» **WHAT TO PRODUCE**: Return the data below unchanged, without images.

» **AVAILABLE DATA**:
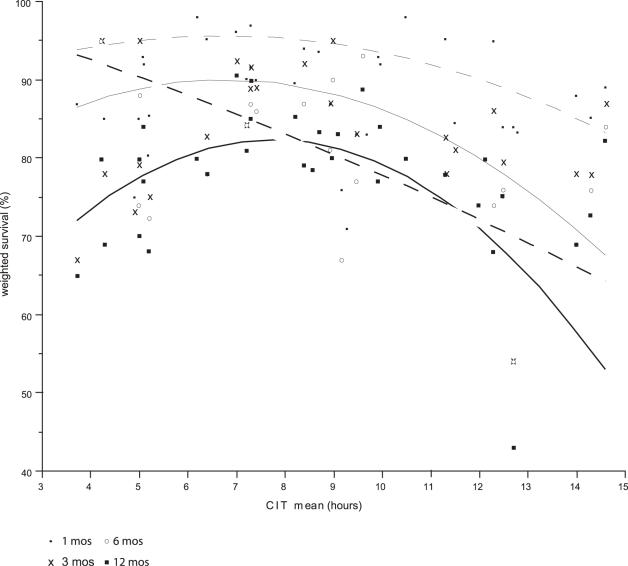
Graft Survival at 1, 3, 6 and 12 months versus mean CIT.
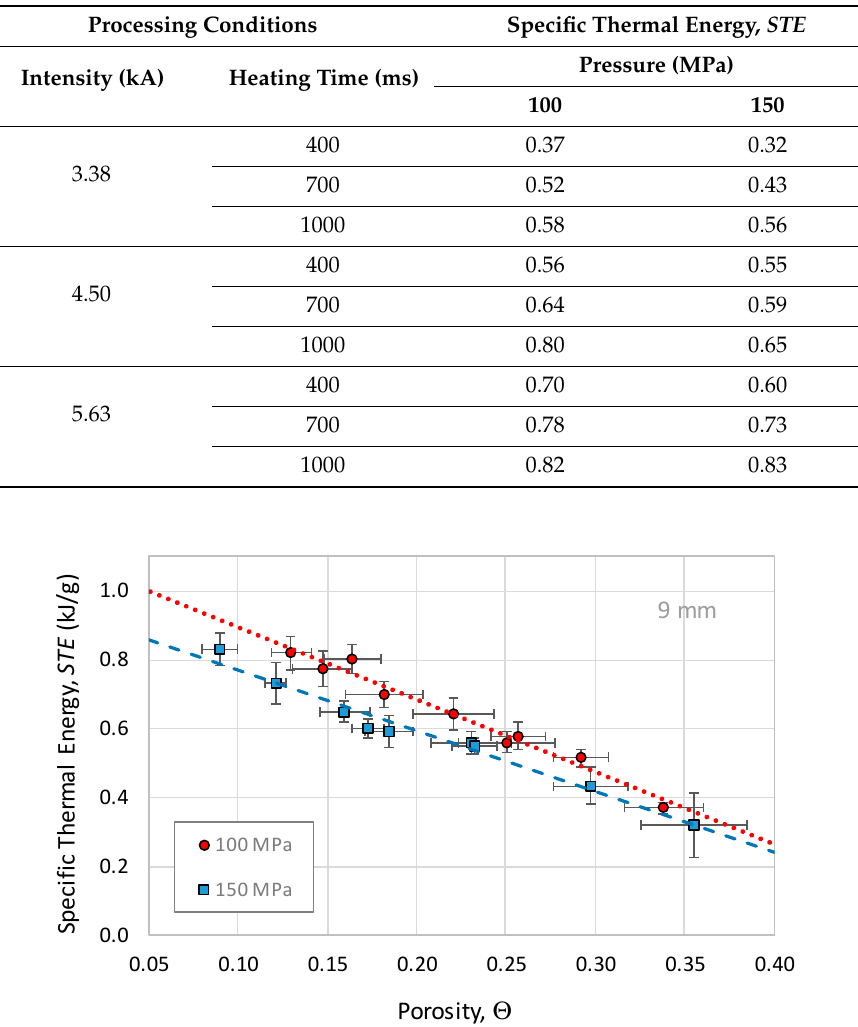
Figure 6. Specific thermal energy versus porosity ( Θ ) for both applied pressures and different intensities and current passing times in 9 mm in diameter compacts. Lines represent the trend of the two sets of points.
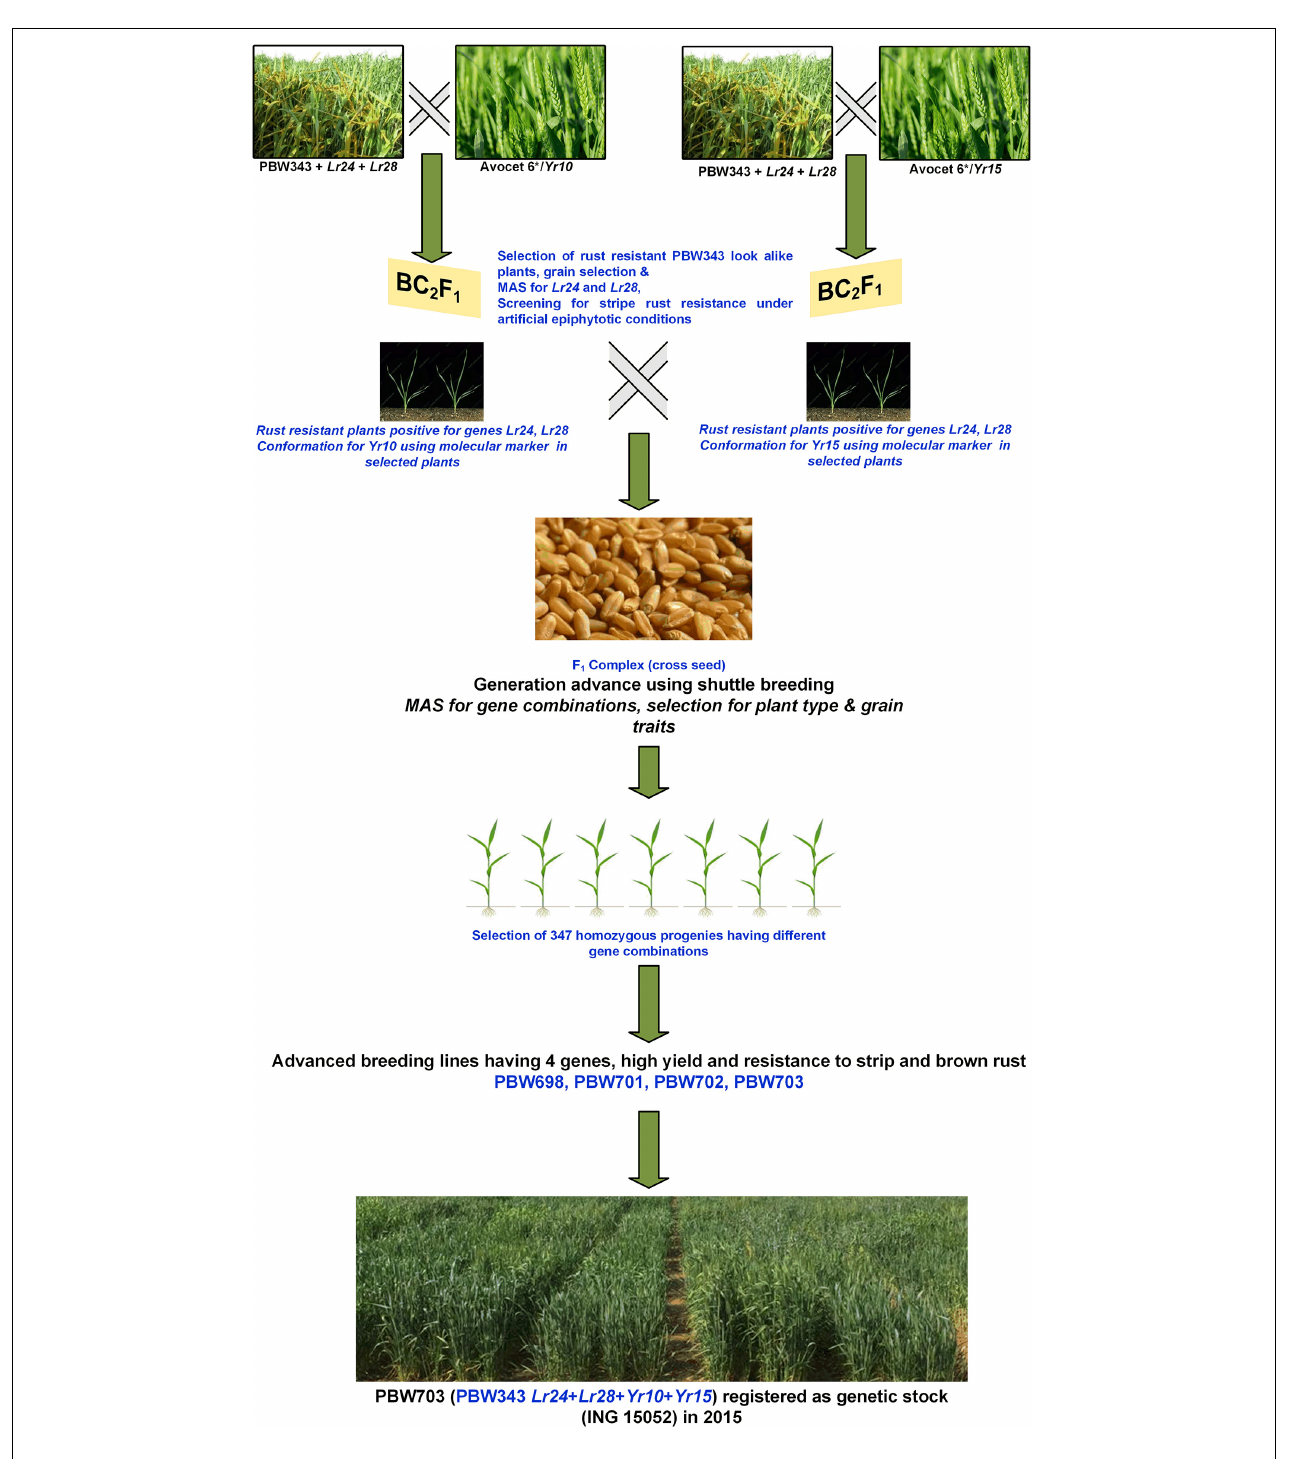
FIGURE 1 | Schematic representation of the development of the four-gene pyramided line PBW703.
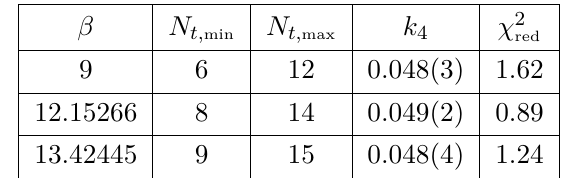
Figure 5 . Same as in figure 4, but for the data at β = 12 . 15266 .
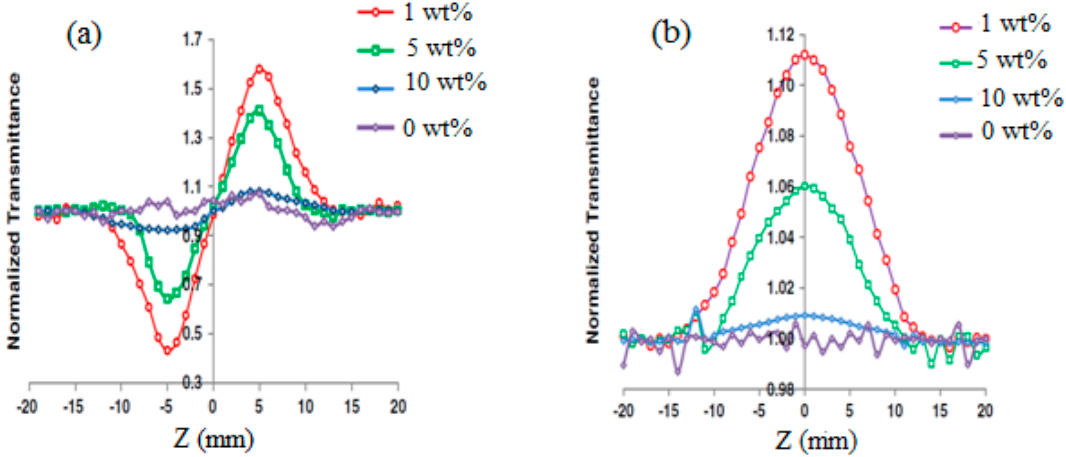
Figure 3. Curves of ( a ) close aperture and ( b ) open aperture of z-scan measurements of various concentrations of Fe 3 O 4 NPs dispersed in nematic E7 at constant intensity [44].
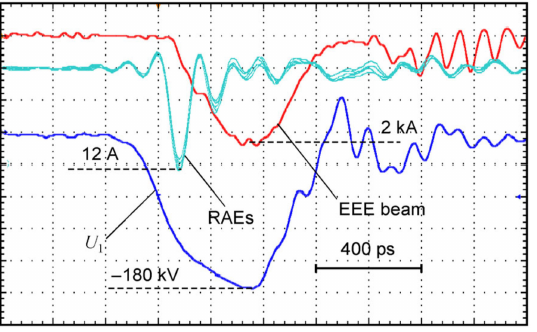
Figure 8. Positions of the vacuum EEE beam current (2 kA) and the RAE flow at p = 760 Torr with an absolute time reference. Binding to the voltage pulse is conditional. Parameters: D = 10 mm; graphite cathode; collector has diameter of 25 mm; B = 2.1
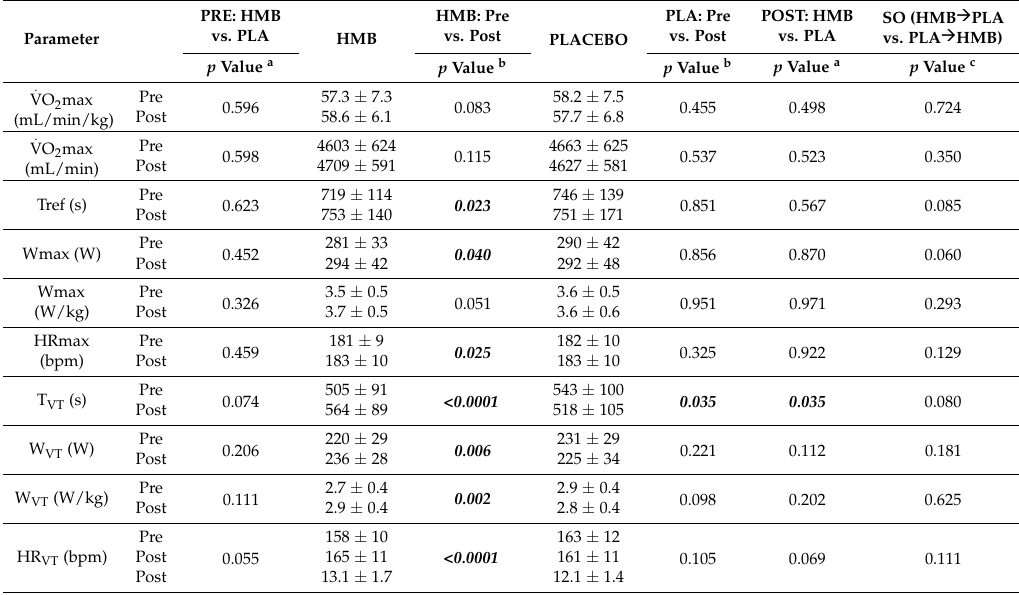
Table 3. Levels of the monitored aerobic capacity indices before and after the 12-week supplementation with HMB and placebo preparation.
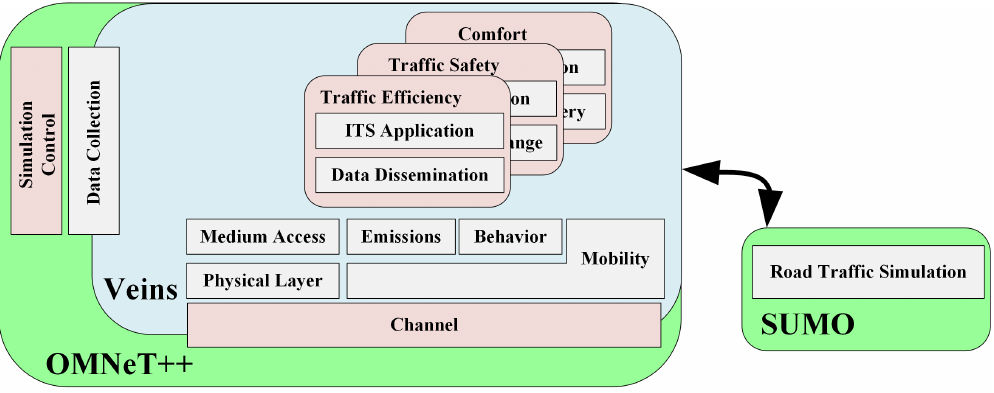
Figure 6. Simulation platform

» **FINISHED TASK**:
Graft Survival at 1, 3, 6 and 12 months versus mean CIT.
Figure 6. Specific thermal energy versus porosity ( Θ ) for both applied pressures and different intensities and current passing times in 9 mm in diameter compacts. Lines represent the trend of the two sets of points.
FIGURE 1 | Schematic representation of the development of the four-gene pyramided line PBW703.
Figure 5 . Same as in figure 4, but for the data at β = 12 . 15266 .
Figure 3. Curves of ( a ) close aperture and ( b ) open aperture of z-scan measurements of various concentrations of Fe 3 O 4 NPs dispersed in nematic E7 at constant intensity [44].
Figure 8. Positions of the vacuum EEE beam current (2 kA) and the RAE flow at p = 760 Torr with an absolute time reference. Binding to the voltage pulse is conditional. Parameters: D = 10 mm; graphite cathode; collector has diameter of 25 mm; B = 2.1
Table 3. Levels of the monitored aerobic capacity indices before and after the 12-week supplementation with HMB and placebo preparation.
Figure 6. Simulation platform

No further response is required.